Segment Start: DATASET EXTRACT

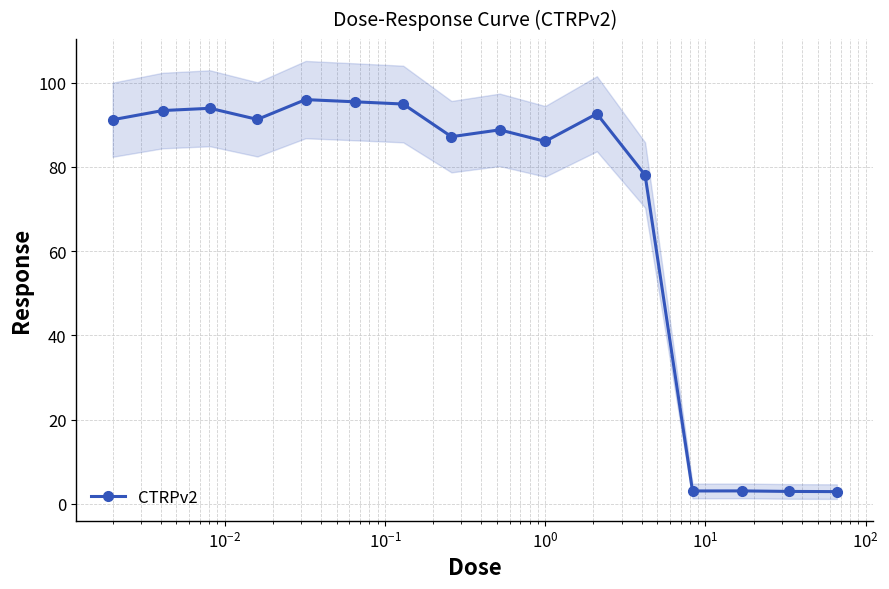

What is the minimum value for CTRPv2?

2.9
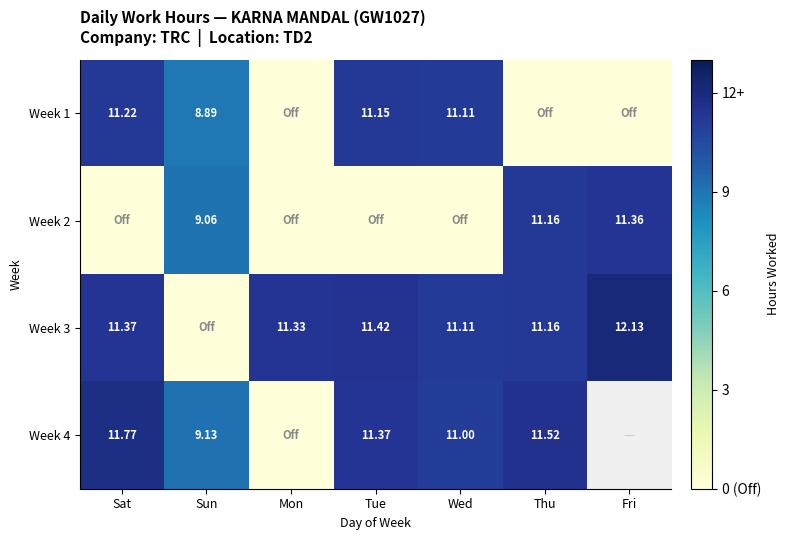

Between Sun and Tue, which series saw the biggest shift?

Week 3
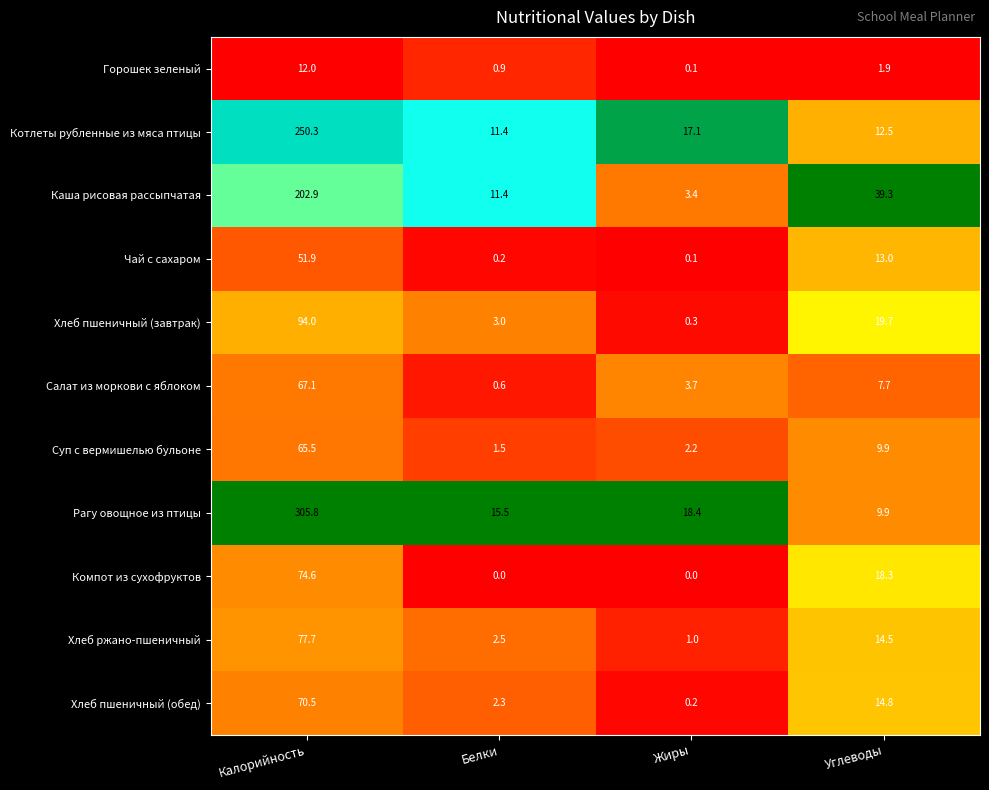

Which label corresponds to the largest value in the chart?

Калорийность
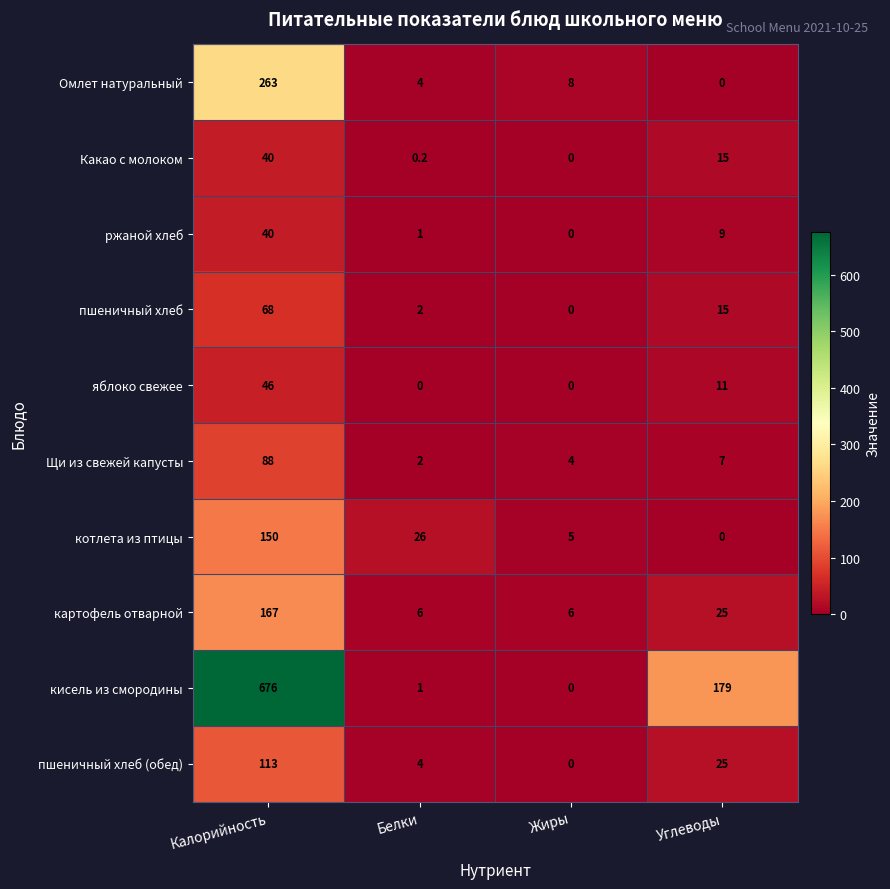

What is the difference between the second highest and minimum values in the пшеничный хлеб series?

15.0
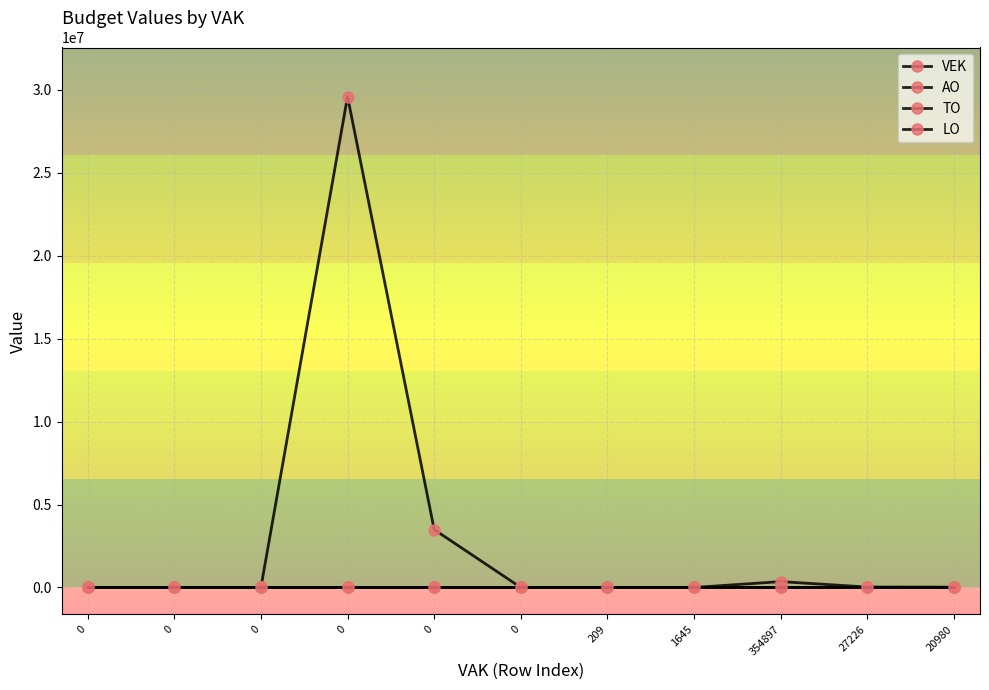

True or false: TO has more than 0 points higher than both neighbors.

True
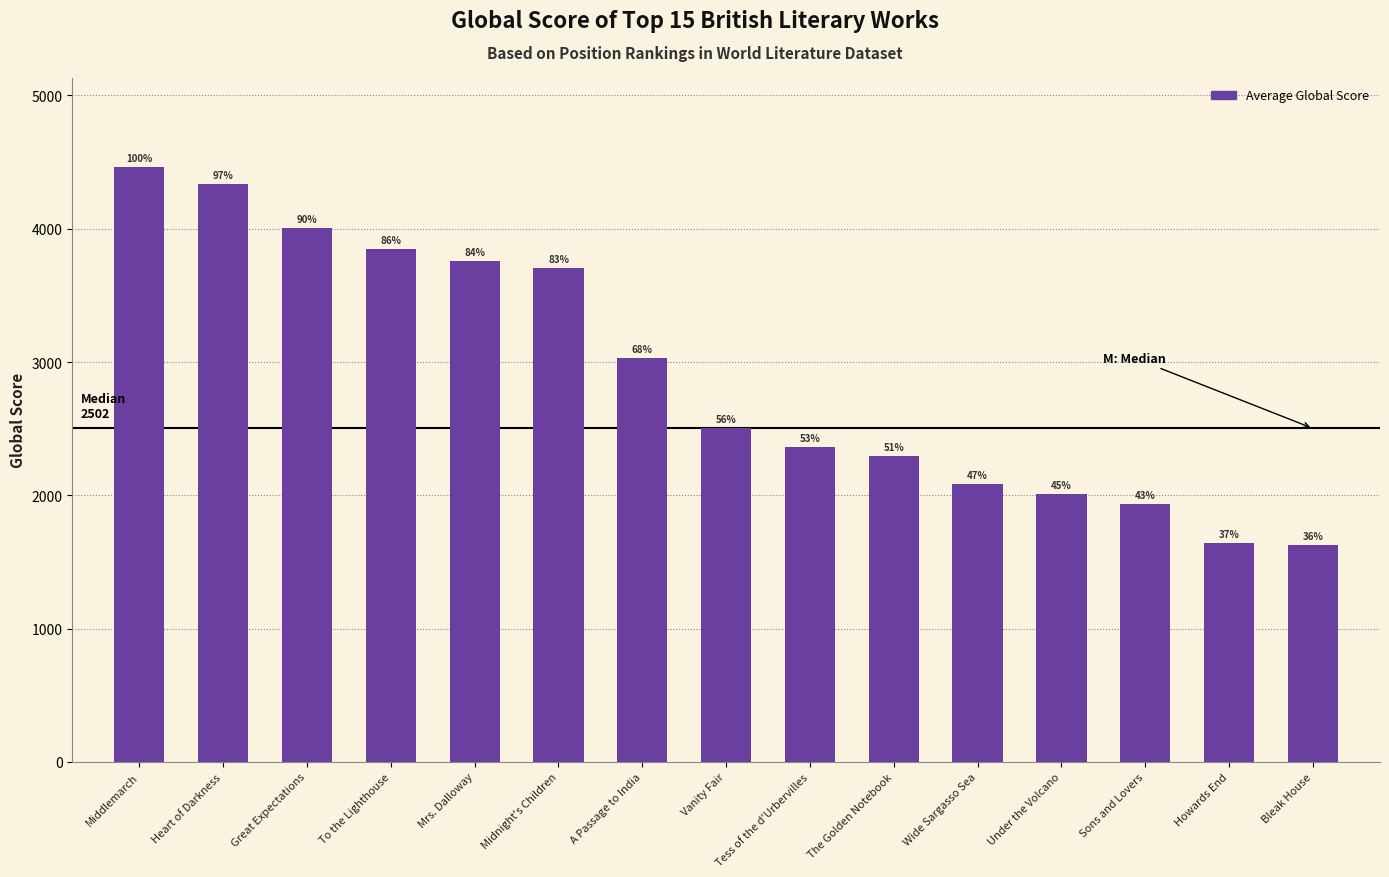

Does the chart contain any negative values?

No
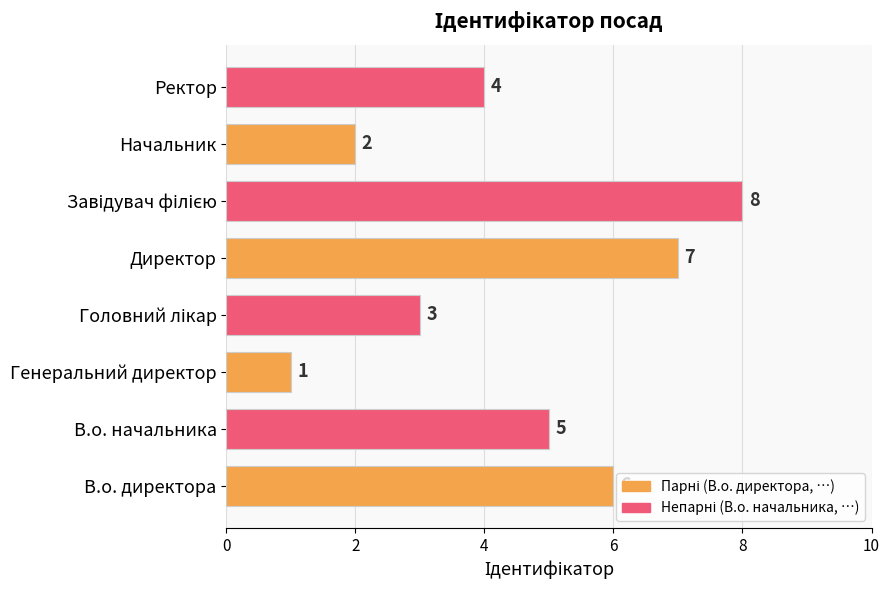

What is the sum of all values?

36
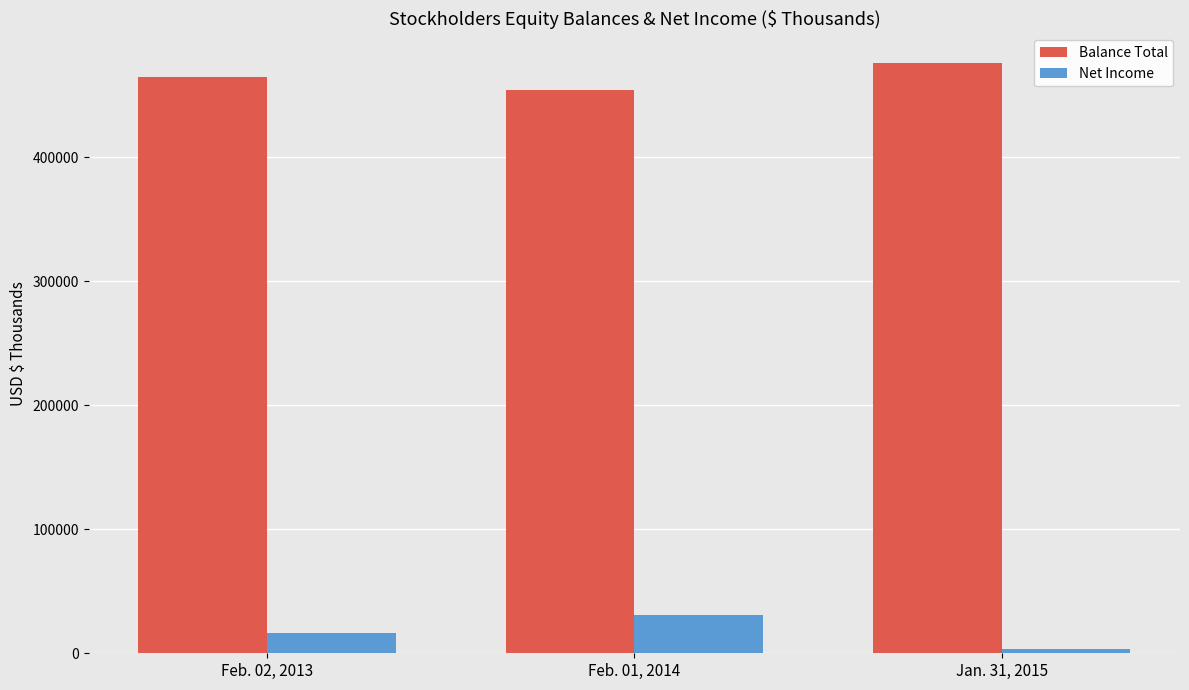

What is the average value of the Balance Total series?

465081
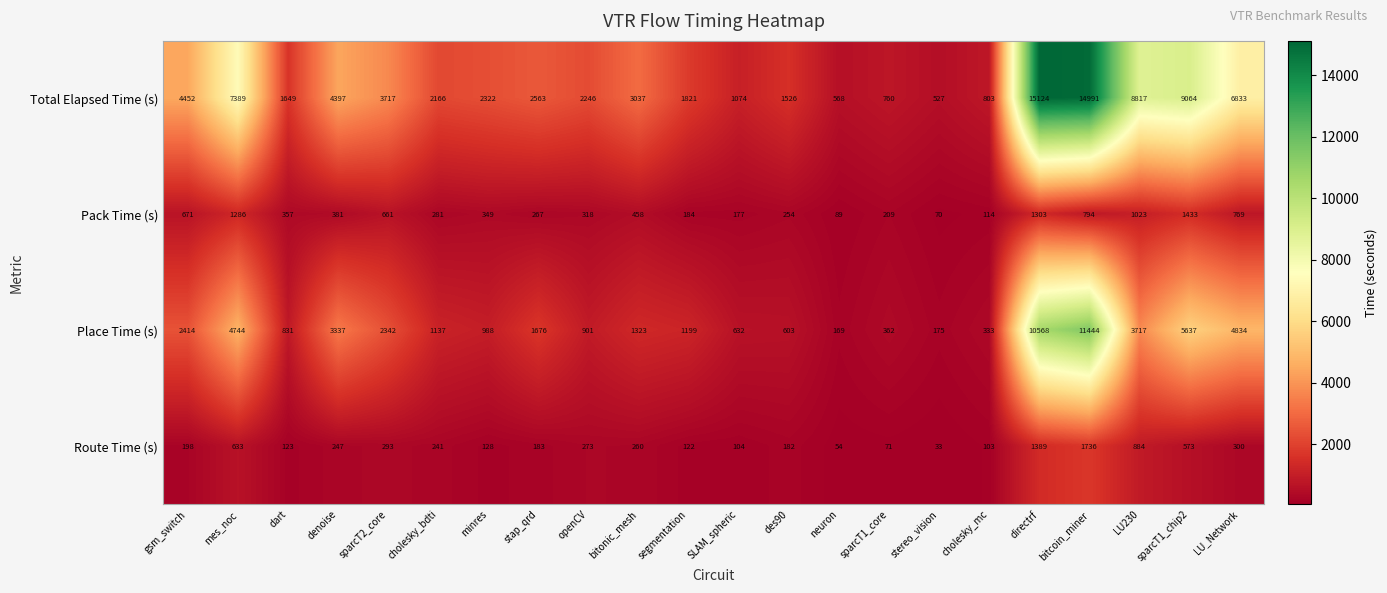

Count the number of categories in the chart.

22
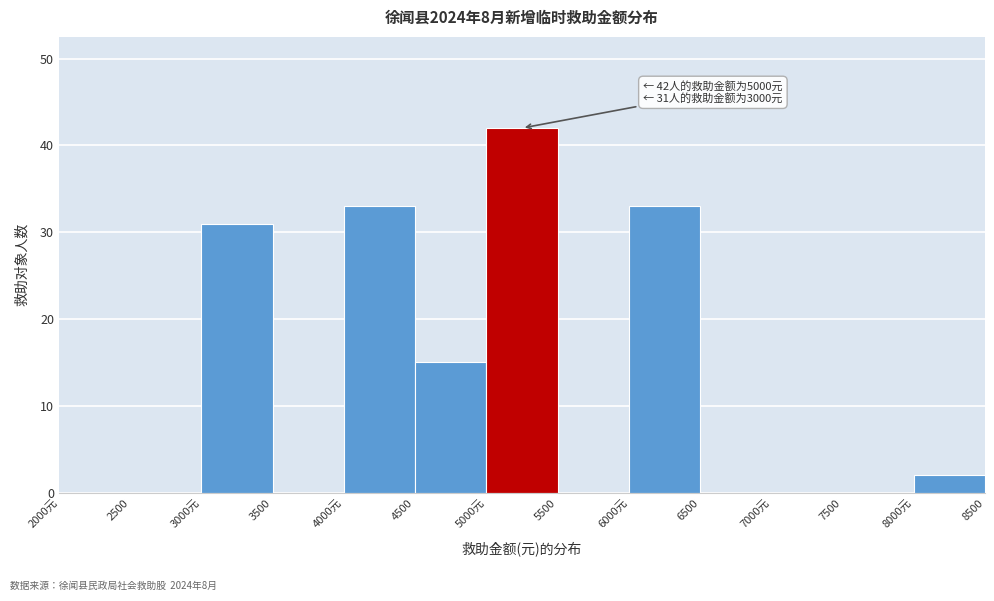

Reading left to right, list all the values displayed in this chart.

2000元=0	2500=0	3000元=31	3500=0	4000元=33	4500=15	5000元=42	5500=0	6000元=33	6500=0	7000元=0	7500=0	8000元=2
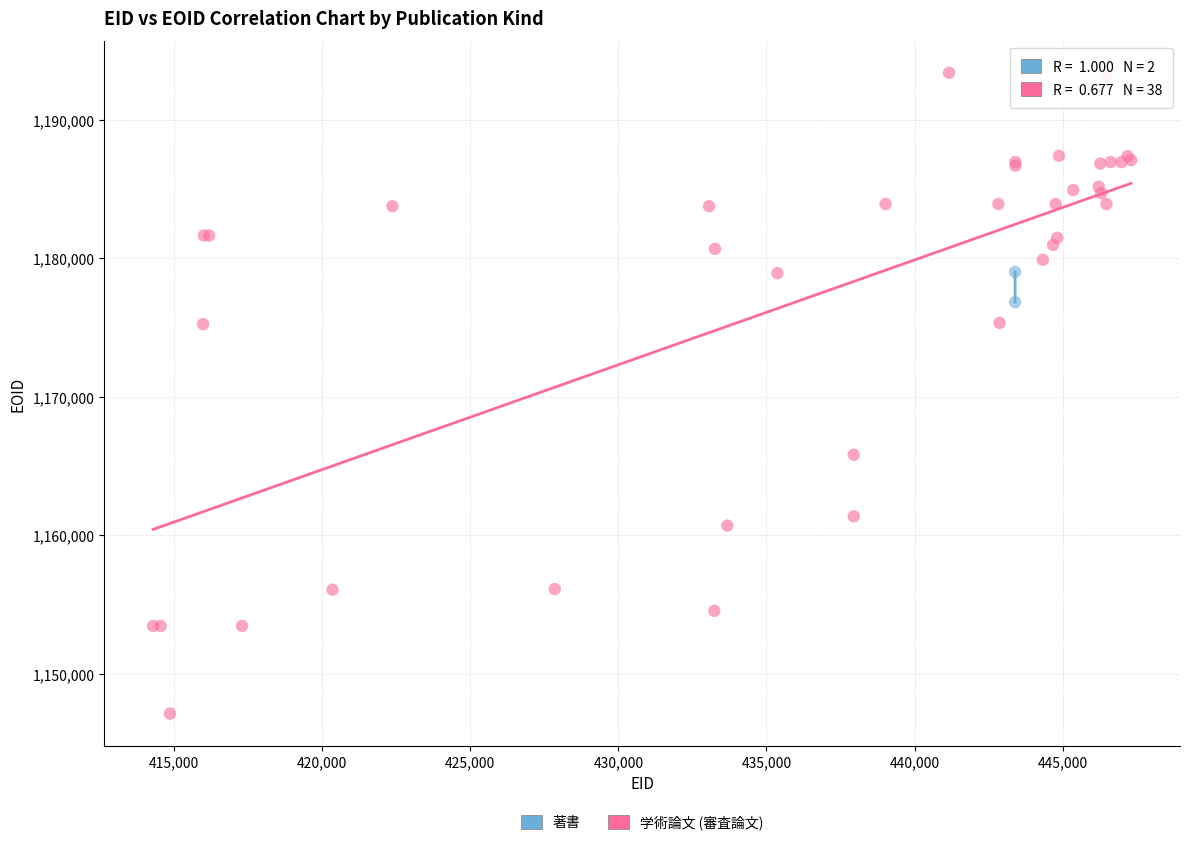

What are all the series names shown in the legend?

著書, 学術論文 (審査論文)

Segment End: DATASET EXTRACT

● AIM OF THE TASK
Count the lines in the items above that contain the string "chart", matching case exactly. Reply with only the number.

● ANSWER FOR THE TASK
4